START RECORDS PROVIDED
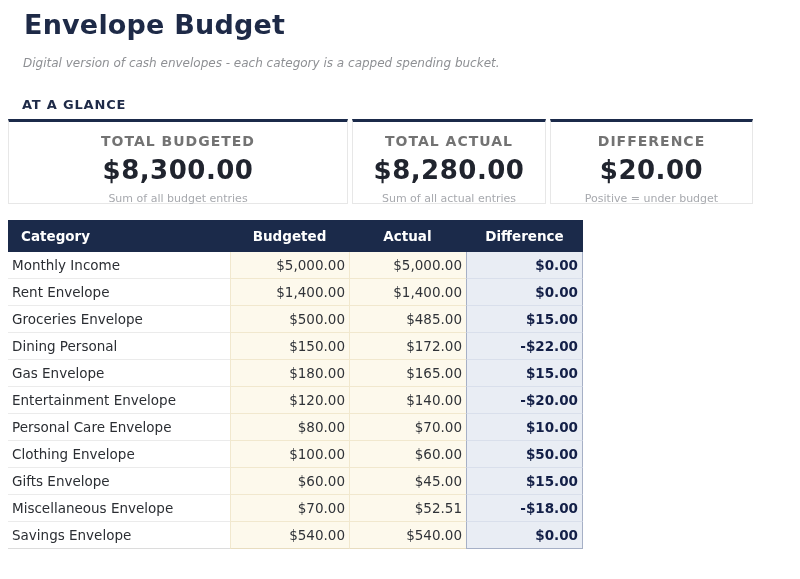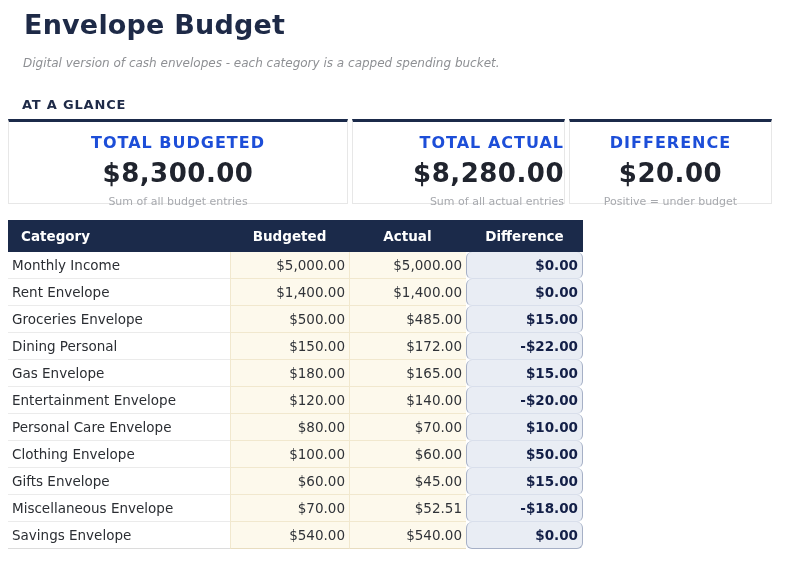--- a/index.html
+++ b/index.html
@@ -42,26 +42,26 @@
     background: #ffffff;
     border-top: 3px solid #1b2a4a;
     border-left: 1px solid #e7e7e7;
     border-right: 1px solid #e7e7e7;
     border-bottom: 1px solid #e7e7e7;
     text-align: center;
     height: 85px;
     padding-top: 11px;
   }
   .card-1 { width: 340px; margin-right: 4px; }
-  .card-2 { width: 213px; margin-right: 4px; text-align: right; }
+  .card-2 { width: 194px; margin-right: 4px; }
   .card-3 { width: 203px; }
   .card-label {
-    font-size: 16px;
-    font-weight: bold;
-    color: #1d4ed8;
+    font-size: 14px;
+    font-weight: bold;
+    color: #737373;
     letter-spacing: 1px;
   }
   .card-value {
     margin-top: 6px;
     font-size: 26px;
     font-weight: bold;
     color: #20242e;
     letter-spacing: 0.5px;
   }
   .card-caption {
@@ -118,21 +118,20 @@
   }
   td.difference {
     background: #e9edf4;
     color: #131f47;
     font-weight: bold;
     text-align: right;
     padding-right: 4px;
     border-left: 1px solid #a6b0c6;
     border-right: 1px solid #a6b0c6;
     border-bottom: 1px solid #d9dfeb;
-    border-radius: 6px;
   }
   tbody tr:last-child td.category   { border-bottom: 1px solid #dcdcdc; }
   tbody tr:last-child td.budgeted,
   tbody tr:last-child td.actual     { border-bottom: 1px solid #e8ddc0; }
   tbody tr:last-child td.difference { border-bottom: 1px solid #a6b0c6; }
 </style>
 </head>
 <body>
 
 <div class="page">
END RECORDS PROVIDED
START RECORDS PROVIDED
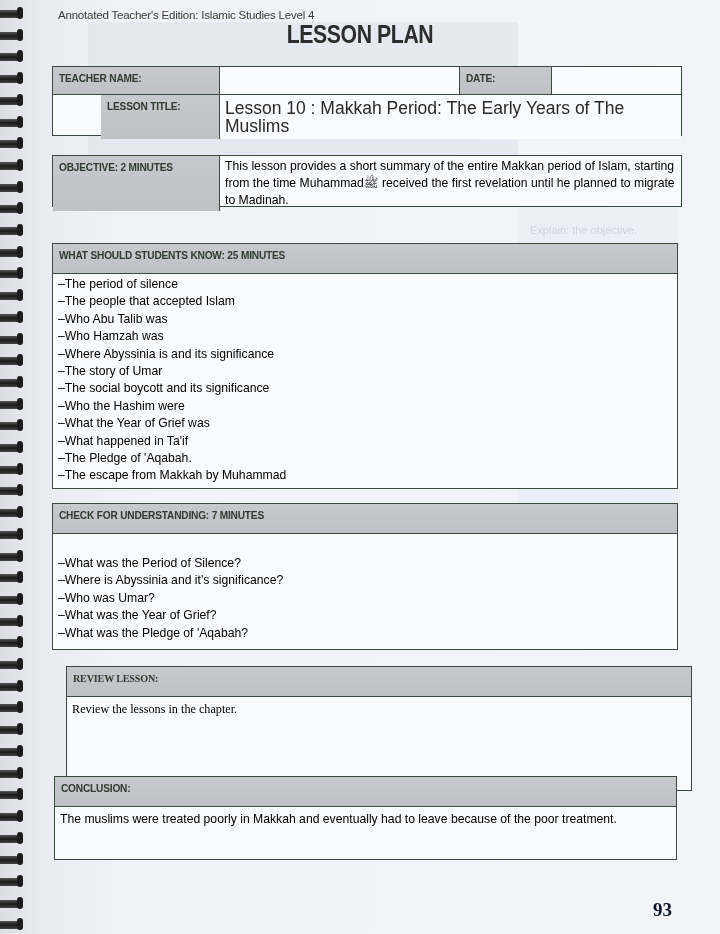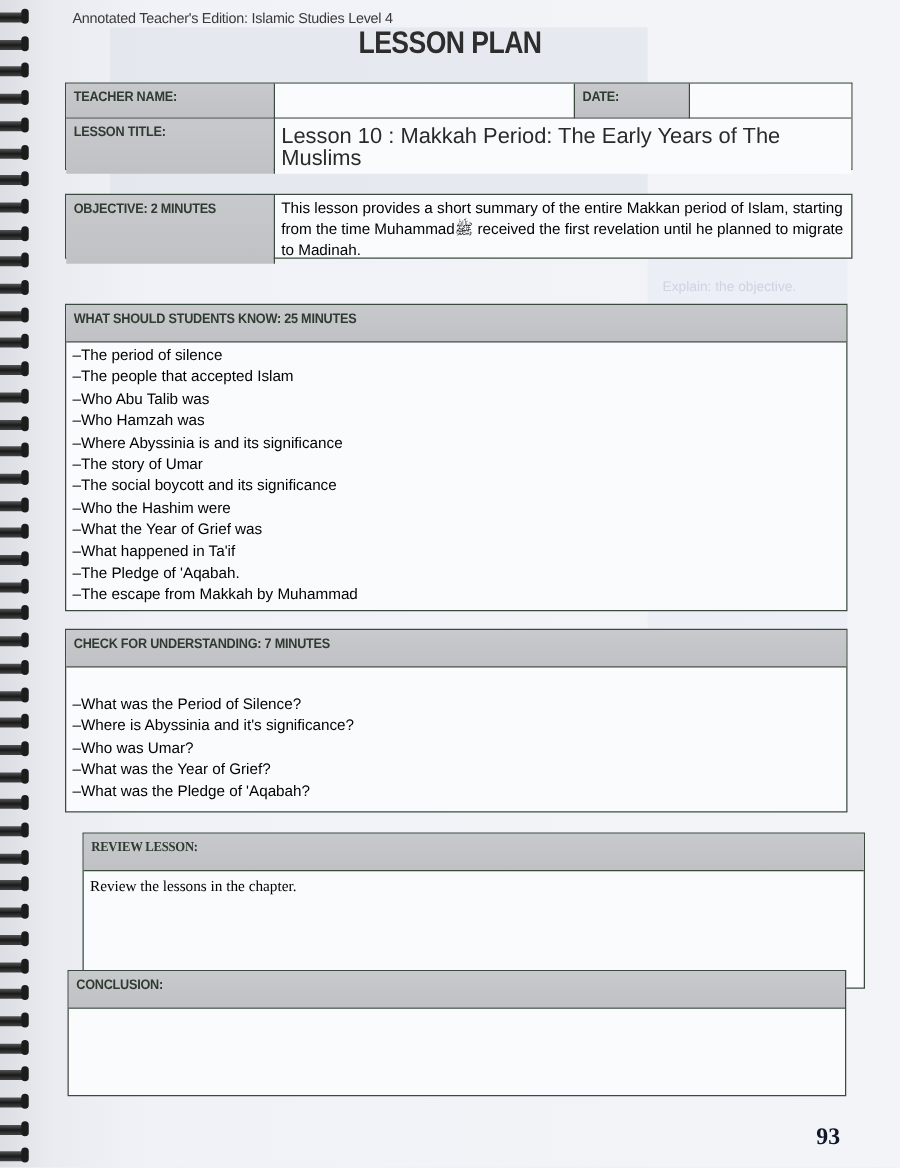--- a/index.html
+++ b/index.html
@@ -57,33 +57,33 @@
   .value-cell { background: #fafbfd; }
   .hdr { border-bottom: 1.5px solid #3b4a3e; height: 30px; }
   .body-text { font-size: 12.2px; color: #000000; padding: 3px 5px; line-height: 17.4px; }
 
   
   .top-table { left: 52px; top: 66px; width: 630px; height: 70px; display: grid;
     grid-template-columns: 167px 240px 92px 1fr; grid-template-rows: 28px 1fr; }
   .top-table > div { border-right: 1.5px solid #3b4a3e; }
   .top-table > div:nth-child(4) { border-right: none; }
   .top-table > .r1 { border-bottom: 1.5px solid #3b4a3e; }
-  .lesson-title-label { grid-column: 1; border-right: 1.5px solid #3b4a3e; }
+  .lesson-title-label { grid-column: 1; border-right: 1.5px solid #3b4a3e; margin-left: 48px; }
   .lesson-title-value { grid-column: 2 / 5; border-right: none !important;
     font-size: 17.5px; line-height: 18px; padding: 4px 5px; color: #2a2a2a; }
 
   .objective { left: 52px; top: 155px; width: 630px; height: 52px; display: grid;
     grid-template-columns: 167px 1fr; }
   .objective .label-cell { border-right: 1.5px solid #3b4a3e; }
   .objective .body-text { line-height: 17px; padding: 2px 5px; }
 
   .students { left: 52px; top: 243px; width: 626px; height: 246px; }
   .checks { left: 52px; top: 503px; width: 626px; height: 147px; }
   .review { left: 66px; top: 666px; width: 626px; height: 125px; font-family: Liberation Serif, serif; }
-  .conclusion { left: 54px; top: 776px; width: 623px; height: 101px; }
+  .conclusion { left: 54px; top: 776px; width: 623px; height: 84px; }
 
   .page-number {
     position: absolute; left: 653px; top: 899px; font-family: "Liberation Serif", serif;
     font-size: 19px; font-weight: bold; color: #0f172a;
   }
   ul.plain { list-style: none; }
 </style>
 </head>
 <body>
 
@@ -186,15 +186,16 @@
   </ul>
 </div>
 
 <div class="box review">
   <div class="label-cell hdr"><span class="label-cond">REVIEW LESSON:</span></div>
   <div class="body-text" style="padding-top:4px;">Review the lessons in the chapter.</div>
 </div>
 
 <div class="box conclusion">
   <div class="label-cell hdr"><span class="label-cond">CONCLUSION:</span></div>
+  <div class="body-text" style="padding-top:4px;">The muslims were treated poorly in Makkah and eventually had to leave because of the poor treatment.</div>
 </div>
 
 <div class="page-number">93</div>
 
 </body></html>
END RECORDS PROVIDED
START RECORDS PROVIDED
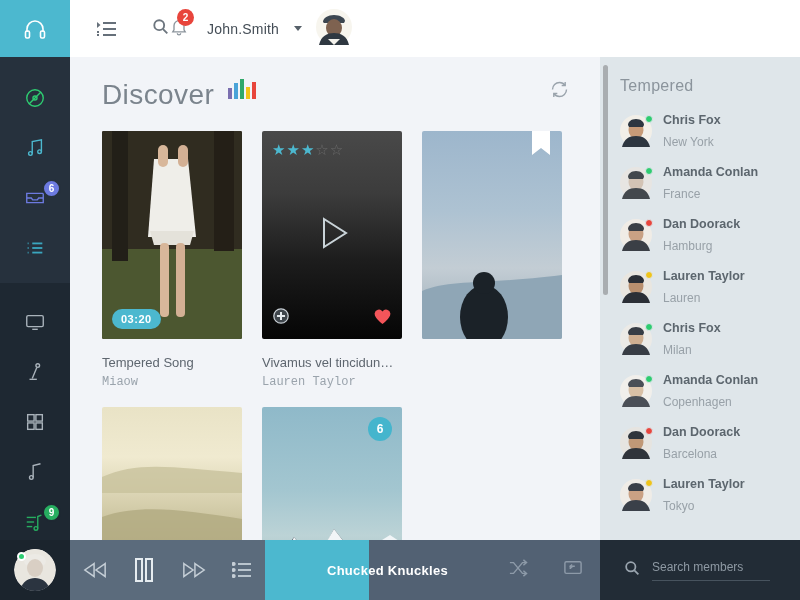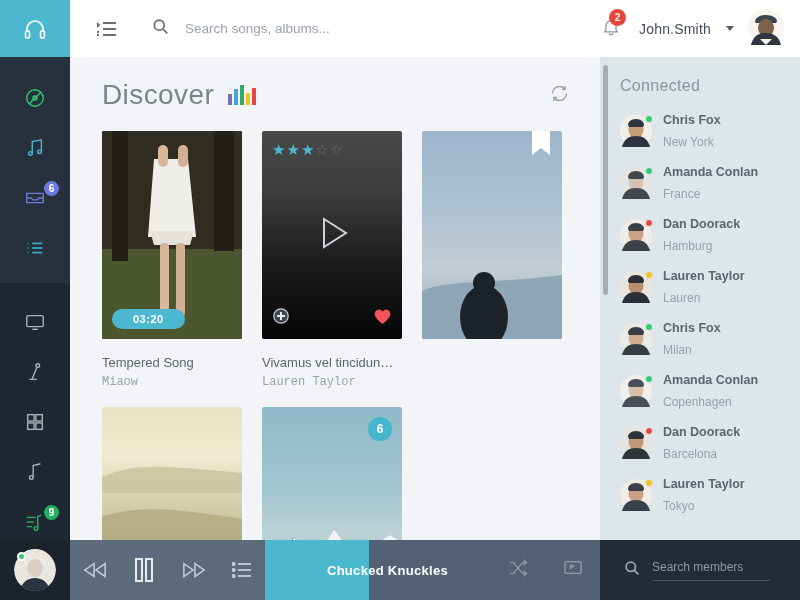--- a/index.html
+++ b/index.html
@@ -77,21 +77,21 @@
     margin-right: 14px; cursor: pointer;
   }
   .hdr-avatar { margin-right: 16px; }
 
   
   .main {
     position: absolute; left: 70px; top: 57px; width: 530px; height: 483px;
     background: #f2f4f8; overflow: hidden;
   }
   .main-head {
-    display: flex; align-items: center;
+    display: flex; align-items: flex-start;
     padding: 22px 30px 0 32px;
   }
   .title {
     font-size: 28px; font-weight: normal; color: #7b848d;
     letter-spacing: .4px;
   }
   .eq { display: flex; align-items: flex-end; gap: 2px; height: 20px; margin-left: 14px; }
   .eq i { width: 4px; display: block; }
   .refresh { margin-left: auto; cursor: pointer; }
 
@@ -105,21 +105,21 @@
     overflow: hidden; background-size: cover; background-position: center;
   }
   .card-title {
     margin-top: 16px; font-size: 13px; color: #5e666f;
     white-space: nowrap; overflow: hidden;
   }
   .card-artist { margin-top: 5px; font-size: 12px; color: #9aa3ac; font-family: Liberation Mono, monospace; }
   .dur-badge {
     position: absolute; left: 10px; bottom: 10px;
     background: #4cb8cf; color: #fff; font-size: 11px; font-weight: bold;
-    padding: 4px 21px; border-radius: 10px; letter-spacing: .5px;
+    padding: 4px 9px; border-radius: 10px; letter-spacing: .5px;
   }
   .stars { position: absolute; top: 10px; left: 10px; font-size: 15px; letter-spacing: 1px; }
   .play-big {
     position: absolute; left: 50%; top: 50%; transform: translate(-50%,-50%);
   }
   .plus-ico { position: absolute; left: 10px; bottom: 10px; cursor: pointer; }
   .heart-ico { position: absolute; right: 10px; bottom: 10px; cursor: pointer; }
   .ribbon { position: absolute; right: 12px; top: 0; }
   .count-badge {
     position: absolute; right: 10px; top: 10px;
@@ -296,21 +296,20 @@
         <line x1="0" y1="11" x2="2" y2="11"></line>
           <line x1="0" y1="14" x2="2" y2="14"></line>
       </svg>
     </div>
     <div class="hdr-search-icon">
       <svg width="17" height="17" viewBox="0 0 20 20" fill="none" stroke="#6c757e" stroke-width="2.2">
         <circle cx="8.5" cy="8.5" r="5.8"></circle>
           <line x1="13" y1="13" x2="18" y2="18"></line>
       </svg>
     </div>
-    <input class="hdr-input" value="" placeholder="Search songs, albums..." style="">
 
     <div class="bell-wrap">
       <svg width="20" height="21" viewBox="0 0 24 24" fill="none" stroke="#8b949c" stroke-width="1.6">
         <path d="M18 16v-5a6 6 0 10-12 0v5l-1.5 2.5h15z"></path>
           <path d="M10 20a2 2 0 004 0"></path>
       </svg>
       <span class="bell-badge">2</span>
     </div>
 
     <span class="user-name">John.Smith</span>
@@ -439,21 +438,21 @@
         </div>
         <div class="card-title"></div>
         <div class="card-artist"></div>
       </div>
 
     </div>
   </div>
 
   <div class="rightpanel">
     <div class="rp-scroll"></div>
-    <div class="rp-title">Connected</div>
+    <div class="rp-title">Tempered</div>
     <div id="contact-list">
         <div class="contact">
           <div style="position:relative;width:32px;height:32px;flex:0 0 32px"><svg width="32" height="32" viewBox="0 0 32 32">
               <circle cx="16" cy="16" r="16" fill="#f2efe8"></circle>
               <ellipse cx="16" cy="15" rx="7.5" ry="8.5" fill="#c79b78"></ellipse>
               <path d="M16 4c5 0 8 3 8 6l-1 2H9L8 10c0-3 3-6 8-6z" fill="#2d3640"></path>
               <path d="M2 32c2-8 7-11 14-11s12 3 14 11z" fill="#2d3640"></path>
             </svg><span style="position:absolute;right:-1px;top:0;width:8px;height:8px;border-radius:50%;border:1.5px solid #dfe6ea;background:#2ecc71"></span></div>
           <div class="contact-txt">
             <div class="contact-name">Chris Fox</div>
END RECORDS PROVIDED
Within the material above, extract exactly the lines that start at the line containing "70px; display: grid;" and stop after the line containing "17px; padding: 2px", and only those.

   .top-table { left: 52px; top: 66px; width: 630px; height: 70px; display: grid;
     grid-template-columns: 167px 240px 92px 1fr; grid-template-rows: 28px 1fr; }
   .top-table > div { border-right: 1.5px solid #3b4a3e; }
   .top-table > div:nth-child(4) { border-right: none; }
   .top-table > .r1 { border-bottom: 1.5px solid #3b4a3e; }
-  .lesson-title-label { grid-column: 1; border-right: 1.5px solid #3b4a3e; }
+  .lesson-title-label { grid-column: 1; border-right: 1.5px solid #3b4a3e; margin-left: 48px; }
   .lesson-title-value { grid-column: 2 / 5; border-right: none !important;
     font-size: 17.5px; line-height: 18px; padding: 4px 5px; color: #2a2a2a; }
 
   .objective { left: 52px; top: 155px; width: 630px; height: 52px; display: grid;
     grid-template-columns: 167px 1fr; }
   .objective .label-cell { border-right: 1.5px solid #3b4a3e; }
   .objective .body-text { line-height: 17px; padding: 2px 5px; }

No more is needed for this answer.